Darn, beat me to it. I was gonna post that clip. "Gym, what's a gym?" was the first thing that popped into my head. :lol


----------



## shadowmask (Jun 22, 2009)

Yeah I used to go to a little local gym, they didn't have much other than free weights and a few treadmills. I didn't need anything else though. There were never more than, at most, a couple of other guys in there at a time, and I knew them failry well so I wasn't anxious. I stopped going about a year ago after my membership ran out though. I'm not sure how I'd feel in a place like Gold's gym or the YMCA.

I guarantee you the others in the gym are focused on their own workouts and not on what you're doing. I'm sure no one would laugh at you, but if they did you could take consolation in the fact that you're much, much smarter than they are.


----------



## zomgz (Aug 17, 2009)

I go to 24 hour fitness, really early in the morning when no one else is there =].


----------



## El Sonador (Sep 25, 2009)

no, but I'm thinking about going to the gym these days, I need to put on some extra muscles lol


----------



## fredbloggs02 (Dec 14, 2009)

I created my very own garage gym from nothing over a peroid of four years.


----------



## steelmyhead (May 31, 2009)

I go to the gym for my dad's workplace. It's mostly older people, so I don't get too self conscious. I just do my own thing, and they don't bother me. 

Started out on the bicycle & elliptical, then worked my way onto the treadmill after about two weeks. I don't do the weight lifting thing cause I actually do enough heavy lifting at work. 
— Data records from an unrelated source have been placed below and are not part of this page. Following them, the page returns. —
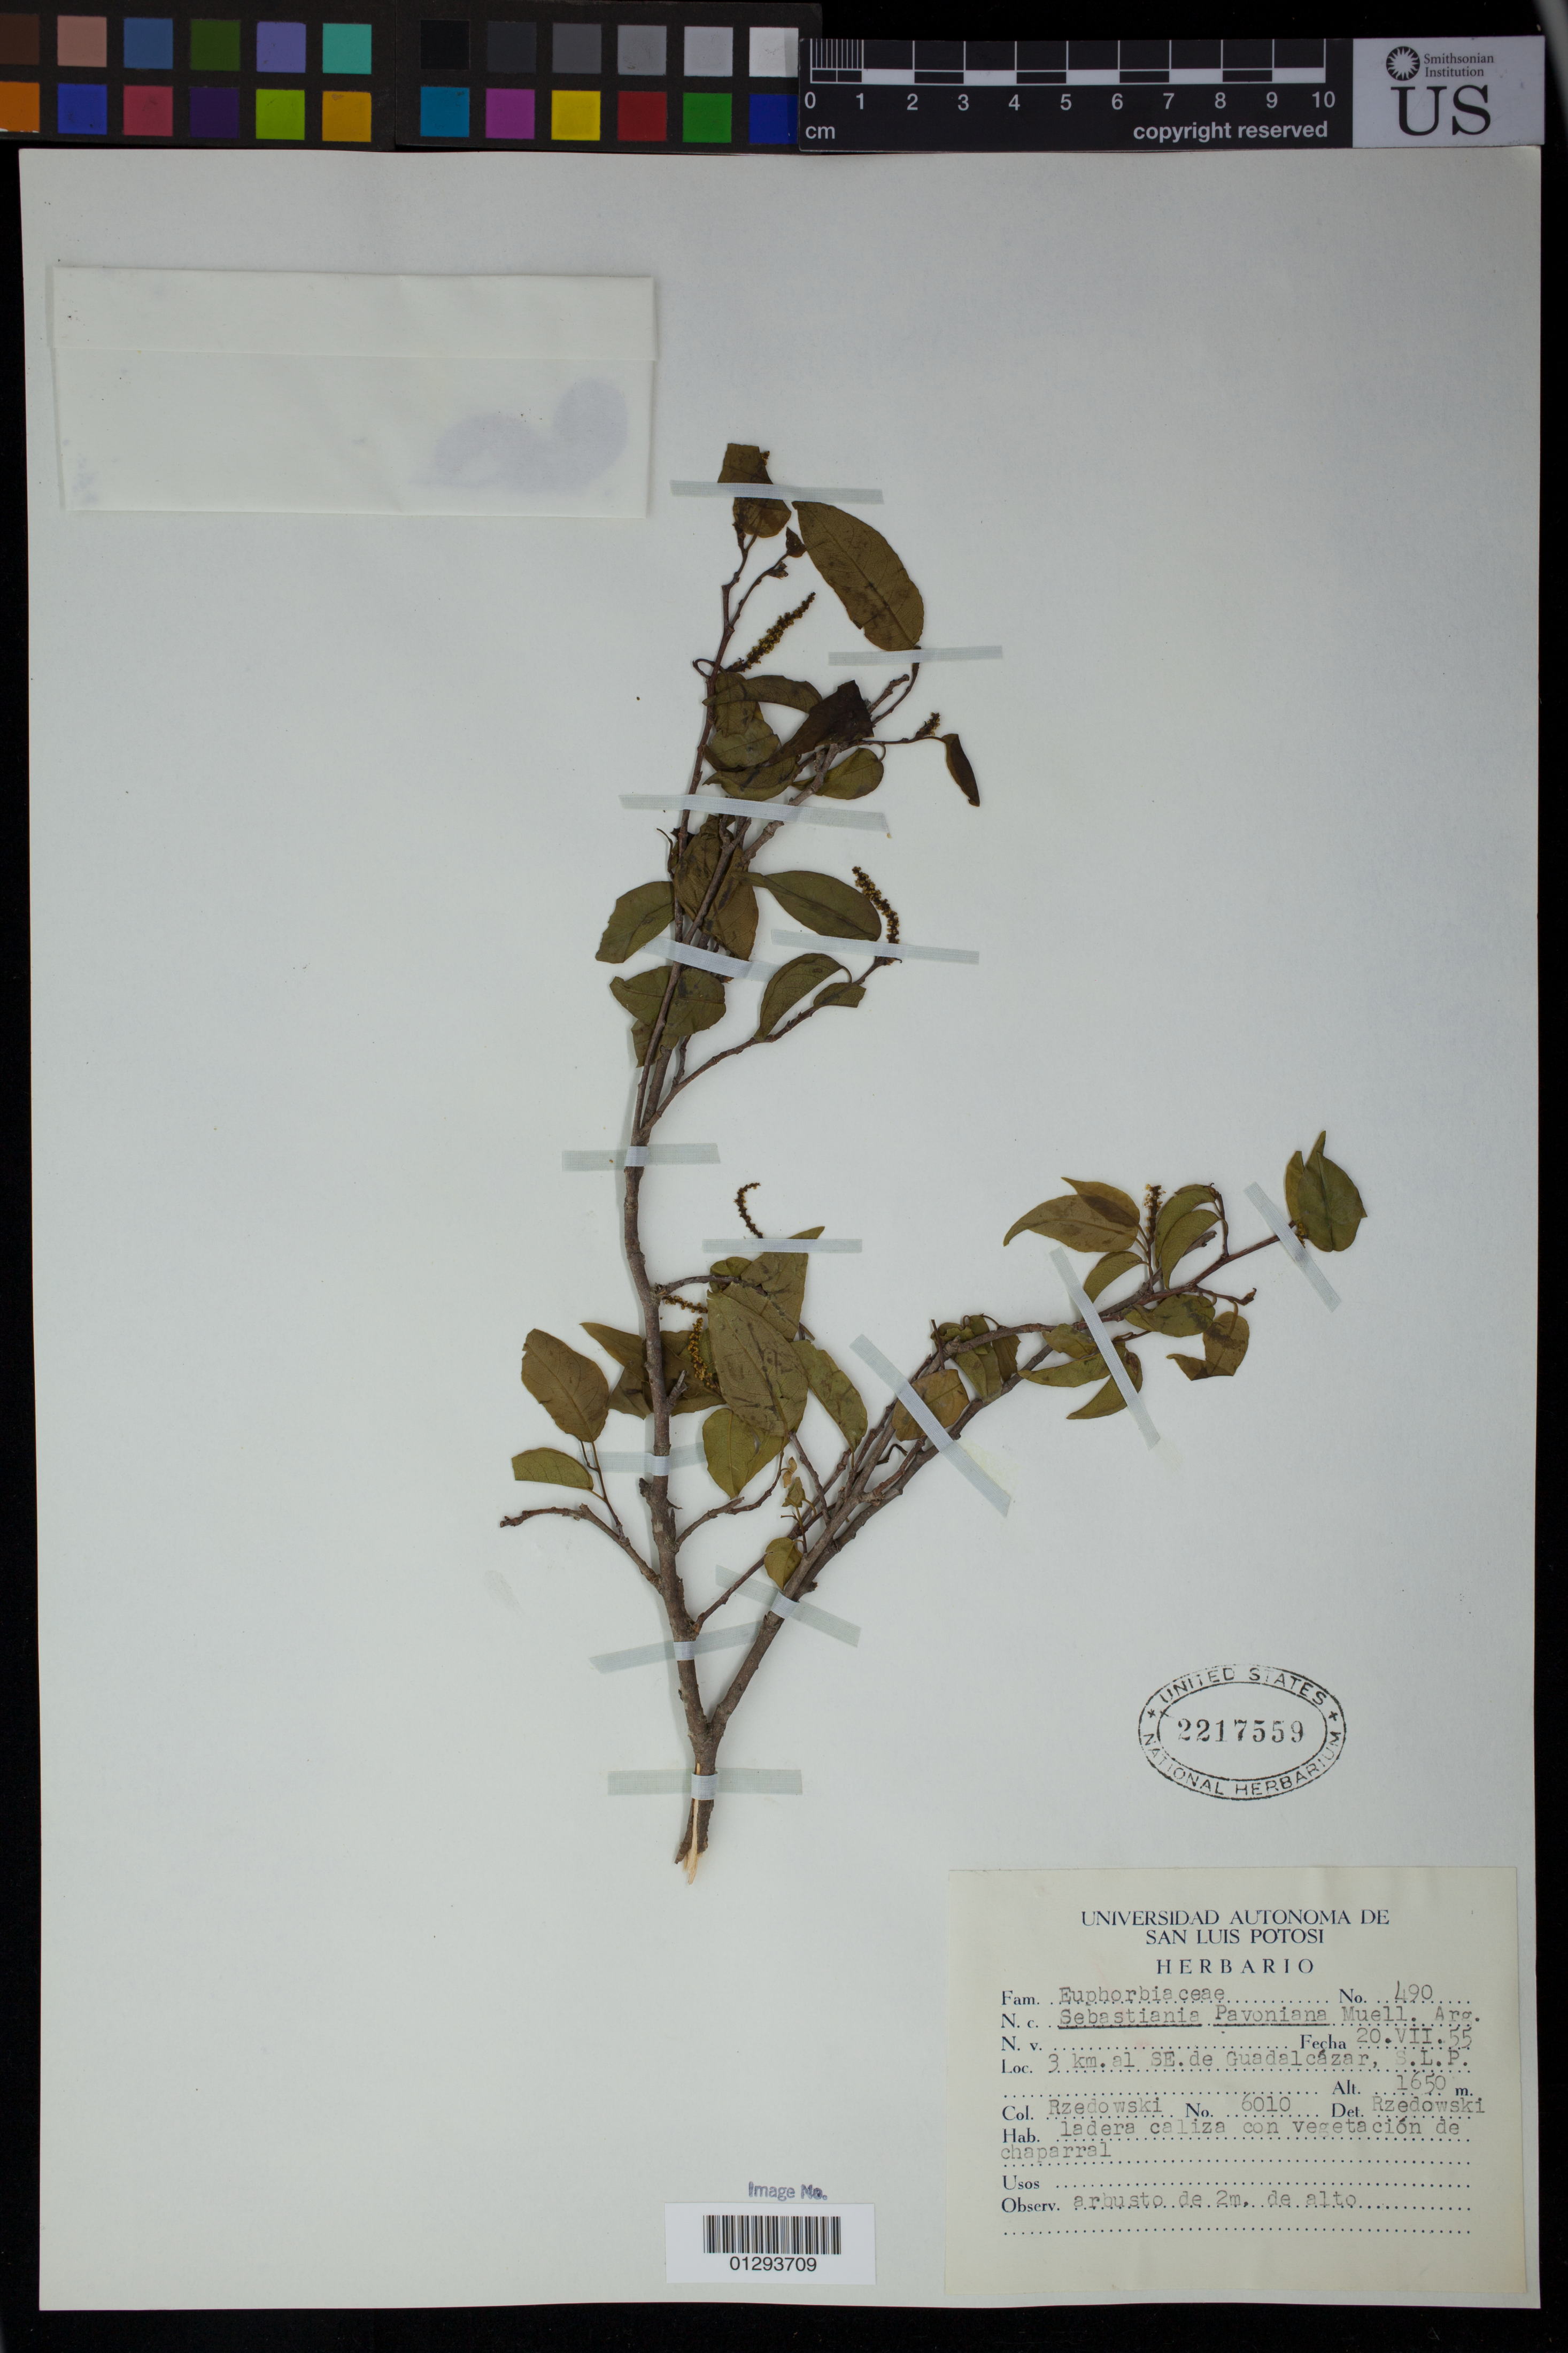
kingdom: Plantae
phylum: Tracheophyta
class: Magnoliopsida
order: Malpighiales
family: Euphorbiaceae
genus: Sebastiania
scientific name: Sebastiania pavoniana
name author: (Müll. Arg.) Müll. Arg.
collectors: Rzedowski, --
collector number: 6010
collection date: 1955-07-20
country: Mexico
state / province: San Luis Potosi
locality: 3 km. al SE. de Guadalcazar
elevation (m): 1650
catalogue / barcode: US 2217559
Continuuing to go is the best thing I've done in a while.


----------



## gg87 (Sep 26, 2006)

I used to, but now I just work out at home. I'd like to join a gym again and maybe take some classes that they offer will give me a chance to interact with some new people.


----------



## renegade disaster (Jul 28, 2009)

I would love to start doing more exercise. burn off a bit more energy.I think it can't be helping my insomnia much if i'm never physically tired.i'm not too fussed on what activity i do for exercise,something with a bit of dashing about, would like to do a bit of running. don't think I could handle dashing out the house and round the block even at a time when people are still in bed. the gym is a more likely route or atleast gym equipment .a home treadmill would be awesome but its all money isnt it.


----------



## NervousInDublin (Feb 19, 2010)

my sis has lost 9.5 pounds by doing 7 and a half classes of salsa dance lessons. 2 classes a week for 3/4 weeks. She suffers from depression and its a great outlet for her, so if people are afraid of gym check a womens only dance class or something,, I guess women only would be interested in this though.


----------



## HTF (Nov 15, 2009)

i used to belong to lifestyles family fitness, didn't like it much cause it always seems crowded, and it was always these buff body builder type guys. But i'm about to go become a member of my local rec center they have a fitness facility there, and i just plan on going real early in the morning when they open.


----------



## JimmyDeansRetartedCousin (Nov 28, 2009)

Garage gym, Run on the beach.


----------



## millenniumman75 (Feb 4, 2005)

My city is my gym. I run six miles four times a week, around town, usually late. I still get honked at. :um


----------



## Prodigal Son (Dec 11, 2005)

You can go at odd times when it is not crowded if you feel very uncomfortable. Sometimes I have to get up very early 5:30 AM to work around my schedule, most gyms have lenient hours especially on the weekdays.


----------



## WineKitty (Nov 26, 2004)

I have a gym membership, does that count? :lol

Actually, after not going for a few months I am determined to get back in the gym. Beginning this week. Would have went today but opted for a long walk in the park and the treadmill instead.


----------



## dutchguy (Jun 8, 2009)

I really would love to go, but being at a gym gives me so much stress and anxiety that its ruiening the whole plessure of working out. 
This makes it so hard to change my current situation if everything is just to much and overwhelming.


----------



## ThatWierdGuy (Feb 20, 2010)

threadmill at home. Best investment of my life. Pays off after 3 years of gym memberships. Hopefully it doesn't break.


----------



## shyguydan222 (Nov 1, 2008)

When ever I have time, I workout at the leisure at my house. I live in a small community where everyone knows each other. I feel too self-conscious to workout in front of anyone. I am going to begin to go for jogs to help out my cardio again.


----------